Yémen

La ville de Hodeida aux mains des rebelles se prépare à la guerre

  • Publié le 19 juin 2018 à 19:34
  • Actualisé le 19 juin 2018 à 21:31

Monticules de sable, va-et-vient de véhicules militaires, habitants vivant dans l'angoisse: la ville portuaire de Hodeida tenue par les rebelles, dans l'ouest du Yémen, attend dans la fébrilité un assaut des forces progouvernementales.


Ahmed vit dans le sud de Hodeida, dans un quartier voisin de l'aéroport où ont pénétré mardi les forces progouvernementales sur fond d'intenses combats avec les rebelles Houthis. Jusque-là, le jeune Yéménite avait résisté à l'idée de fuir, il croyait qu'une solution politique pouvait encore être trouvée pour épargner sa ville. Mais ses espoirs ont été douchés mardi avec l'intensification des affrontements dans le secteur de l'aéroport.

"L'écho des violents combats résonne depuis ce matin. Des familles qui voulaient fuir n'ont pas été en mesure de partir à cause de ça", a-t-il raconté à l'AFP par téléphone. Ahmed a passé les derniers jours derrière sa fenêtre à guetter l'avancée des combats. Lorsque les oiseaux perchés sur son toit s'envolaient soudainement, il savait qu'un obus était tombé pas très loin.

A la faveur d'une offensive lancée le 13 juin, les forces progouvernementales yéménites, soutenues par une coalition emmenée par l'Arabie saoudite qui les appuie depuis 2015, tentent de déloger les rebelles de Hodeida, une ville aux mains des insurgés depuis 2014.
Depuis, les forces loyalistes ont rapidement progressé le long de la côte vers l'aéroport, situé à la limite sud de Hodeida, même si les rebelles opposent une farouche résistance.

Après plusieurs jours de combats sporadiques, les affrontements ont gagné en intensité mardi quand les forces loyalistes ont lancé l'assaut sur l'aéroport.
Il s'agit des combats les plus violents depuis le début de l'offensive, assure Ahmed.

- "Très tendue" -

Hodeida, située sur la mer Rouge, est la principale porte d'entrée pour les importations et l'aide humanitaire destinée à une population éprouvée par plus de trois années de guerre.

Alors que la ville compte quelque 600.000 habitants, l'offensive des forces progouvernementales fait craindre une interruption de la livraison des aides, alors que l'ONU estime déjà que le pays connaît "la pire crise humanitaire du monde". Comme Ahmed, d'autres habitants de Hodeida avaient l'espoir qu'un règlement politique serait trouvé in extremis à l'occasion de la visite ce week-end de l'émissaire des Nations unies, Martin Griffiths, dans la capitale Sanaa, également tenue par la rébellion.

Mais le responsable onusien est reparti mardi, sans faire de déclarations, se heurtant visiblement à l'intransigeance des belligérants.
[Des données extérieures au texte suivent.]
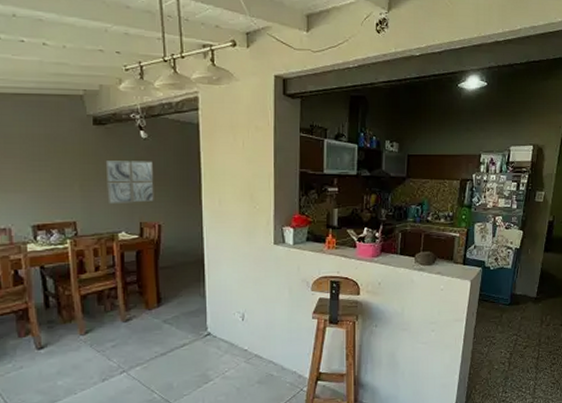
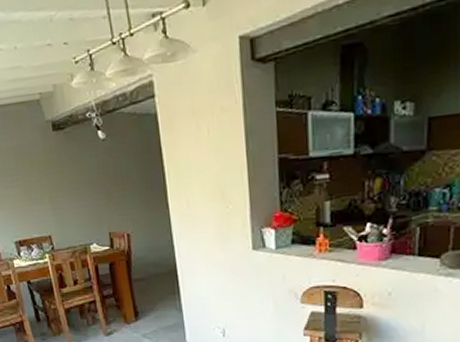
wall art: present [105,161,154,205] -> none [69,164,120,216]

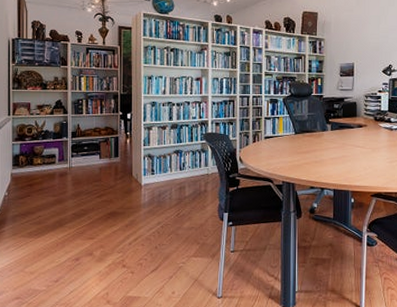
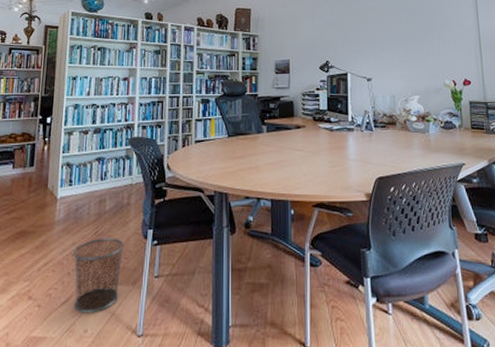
waste bin: none [159,219,203,279] -> present [73,238,124,314]

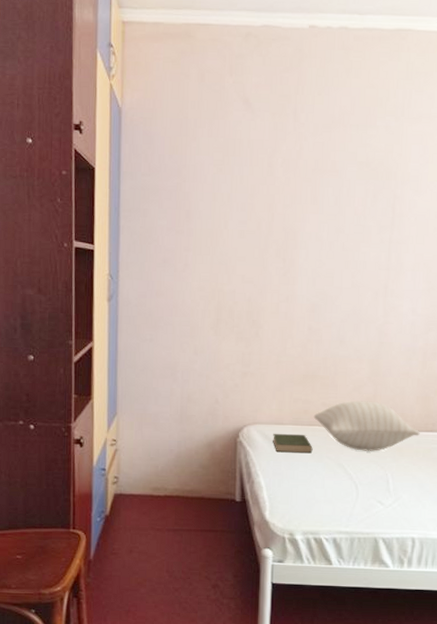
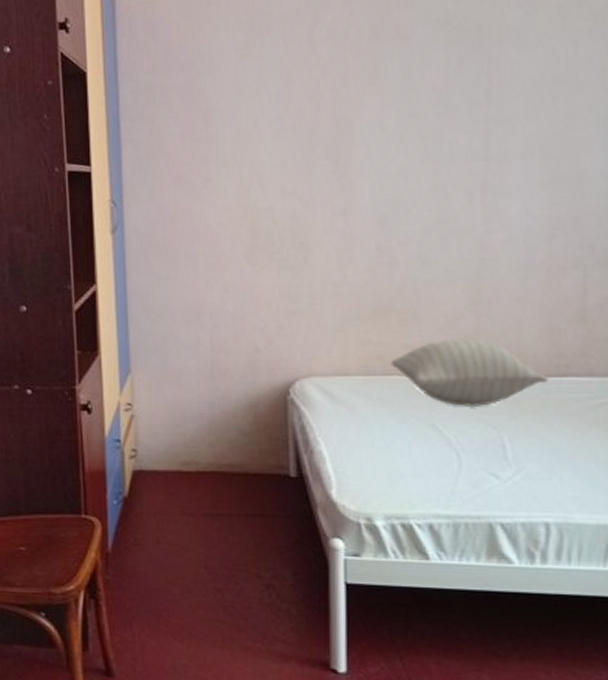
book: present [273,433,313,454] -> none [335,387,392,412]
Le Premier ministre de l'administration rebelle, Abdel Aziz ben Habtour, avait insisté dimanche devant M. Griffiths sur le fait qu'il n'était pas question d'accepter une trêve dans les conditions actuelles.

Les Emirats, autre membre important de la coalition, ont exigé lundi de leur côté un retrait "sans condition" des insurgés de Hodeida pour mettre un terme à l'offensive contre la ville. Signe que les combats sont attendus très prochainement dans la ville, les rebelles ont commencé lundi à couper les principaux axes de la ville avec des monticules de sables, a indiqué à l'AFP un habitant ayant requis l'anonymat

La circulation était paralysée mardi, selon lui. "La situation est très tendue", a renchéri un autre habitant. Les rebelles "interdisent à quiconque de prendre des photos avec un téléphone portable dans la rue". La perspective de combats à Hodeida fait craindre un nouveau déplacement de population.

Environ 32.000 personnes ont quitté leur foyer dans toute la province depuis le 1er juin, dont environ 3.000 dans la ville même d'Hodeida, selon l'ONU.
Le flux de déplacés fuyant à bord de voitures et de bus est continu, raconte Mohamed, un habitant du centre de Hodeida. "Ce sont les pires jours depuis le début de la guerre", confie Abir Mohamed. "Les avions volent jour et nuit au dessus de nos têtes". "Pour l'instant, la ville est assez sûre mais nous ne savons pas combien de temps cela va durer", s'inquiète cette habitante.